Insite is administered by the City of Vancouver with the blessing of the B.C. government, which sees the clinic (or drug den, if you prefer) as part of its provincial health care system. The case for Insite is that people are already addicted to heroin before they line up outside, and it is better to give them a clean place to use their drugs, with doctors at the ready in case they overdose, than to fill their syringes with puddle water and risk infection or worse.

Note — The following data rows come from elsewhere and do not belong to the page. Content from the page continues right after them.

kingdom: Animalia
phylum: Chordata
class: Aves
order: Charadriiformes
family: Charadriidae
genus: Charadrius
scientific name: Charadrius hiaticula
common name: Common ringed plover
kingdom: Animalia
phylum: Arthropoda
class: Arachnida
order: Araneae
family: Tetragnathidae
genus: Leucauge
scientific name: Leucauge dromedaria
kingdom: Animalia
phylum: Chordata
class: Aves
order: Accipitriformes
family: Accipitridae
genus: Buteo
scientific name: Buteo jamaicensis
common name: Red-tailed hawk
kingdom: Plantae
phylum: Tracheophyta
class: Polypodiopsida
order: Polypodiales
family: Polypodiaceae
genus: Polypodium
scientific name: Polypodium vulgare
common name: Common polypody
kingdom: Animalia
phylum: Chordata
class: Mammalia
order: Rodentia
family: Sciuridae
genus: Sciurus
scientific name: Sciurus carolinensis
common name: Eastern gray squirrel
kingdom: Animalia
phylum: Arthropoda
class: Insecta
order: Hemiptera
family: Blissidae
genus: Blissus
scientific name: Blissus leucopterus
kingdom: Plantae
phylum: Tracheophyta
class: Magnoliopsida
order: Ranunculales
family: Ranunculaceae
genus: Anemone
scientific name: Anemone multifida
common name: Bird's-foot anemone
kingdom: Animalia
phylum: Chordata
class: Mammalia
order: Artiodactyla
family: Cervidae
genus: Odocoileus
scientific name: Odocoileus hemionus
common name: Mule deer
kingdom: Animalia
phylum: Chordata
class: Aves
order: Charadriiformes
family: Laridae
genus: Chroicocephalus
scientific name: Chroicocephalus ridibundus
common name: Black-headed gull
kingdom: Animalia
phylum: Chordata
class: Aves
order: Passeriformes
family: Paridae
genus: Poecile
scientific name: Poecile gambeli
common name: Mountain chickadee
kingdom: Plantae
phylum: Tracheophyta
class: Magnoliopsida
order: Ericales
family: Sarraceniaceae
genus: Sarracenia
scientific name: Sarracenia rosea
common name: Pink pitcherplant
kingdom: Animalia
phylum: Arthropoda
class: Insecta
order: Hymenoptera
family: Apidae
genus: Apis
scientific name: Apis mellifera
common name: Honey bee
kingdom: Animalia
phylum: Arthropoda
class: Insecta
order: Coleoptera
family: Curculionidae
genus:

After thinking about it for a couple of years after they were elected in 2006, Harper’s government decided this was no good. They have a responsibility to enforce the Controlled Drugs and Substances Act, Canada’s main drug law. The Constitution, which gives health to provinces and criminal law to the feds, must not let the provincial right trump the federal. And McLachlin agreed. “I conclude that the criminal prohibitions on possession and trafficking in the CDSA are constitutionally valid and applicable to Insite under the division of powers.” It was a direct rebuke to B.C. government lawyers.
On to the Charter of Rights. Section 7 of the Charter protects everyone’s “life, liberty and security of the person” against government action. Insite’s defenders said the CDSA itself is the sort of thing the Charter was written to defend against, because if an addict can be arrested for trying to stay alive long enough to beat the habit, his life and security aren’t worth much in the balance.
Not so fast, McLachlin wrote: the act contains a “safety valve” because it gives the federal health minister the ability to grant exemptions from the act’s penalties if an exemption would be “in the public interest.”
So the Supremes side with Ottawa on federalism and, again, with Ottawa on whether the drug law as a whole is Charter-proof. That’s when McLachlin pulls the ball away. An exemption would provide a safety valve but the minister—Tony Clement at the time—failed to use it. Discretion isn’t absolute, and a minister who uses discretion in a way that cuts off life-saving services is being “arbitrary and . . . grossly disproportionate.” That violates Insite users’ Section 7 rights. The Supremes ordered the minister—Leona Aglukkaq these days—to produce an exemption “forthwith.”
It’s actually pretty common for governments to bluster before a Supreme Court decision and meekly comply after. Aglukkaq followed the template, taking barely two hours to announce she’ll grant the exemption as ordered. But now what happens next?
McLachlin notes that federal lawyers described “the spectre of a host of exempt sites, where the country’s drug laws would be flouted with impunity.” Not so, she insists. Her ruling isn’t “an invitation for anyone who so chooses to open a facility for drug use under the banner of a ‘safe injection facility.’ ”
And yet, further along, she writes: “Where, as here, the evidence indicates that a supervised injection site will decrease the risk of death and disease . . . the Minister should generally grant an exemption.”
So in cases like Insite, the Supremes warn against a federal stonewall. But they hint broadly that there won’t be a lot of cases like Insite. The saw-off seems to be: where an injection site is supported by a provincial government and local community, Ottawa mustn’t block it. Despite the understandable enthusiasm of a lot of activists, I think it’s fair to predict there won’t be many such cases.
But there is at least one. All of Harper’s lawyers and all of his appointees couldn’t shut it down. Nobody wins every time. If it’s any consolation, the people at Insite needed a win more than he did.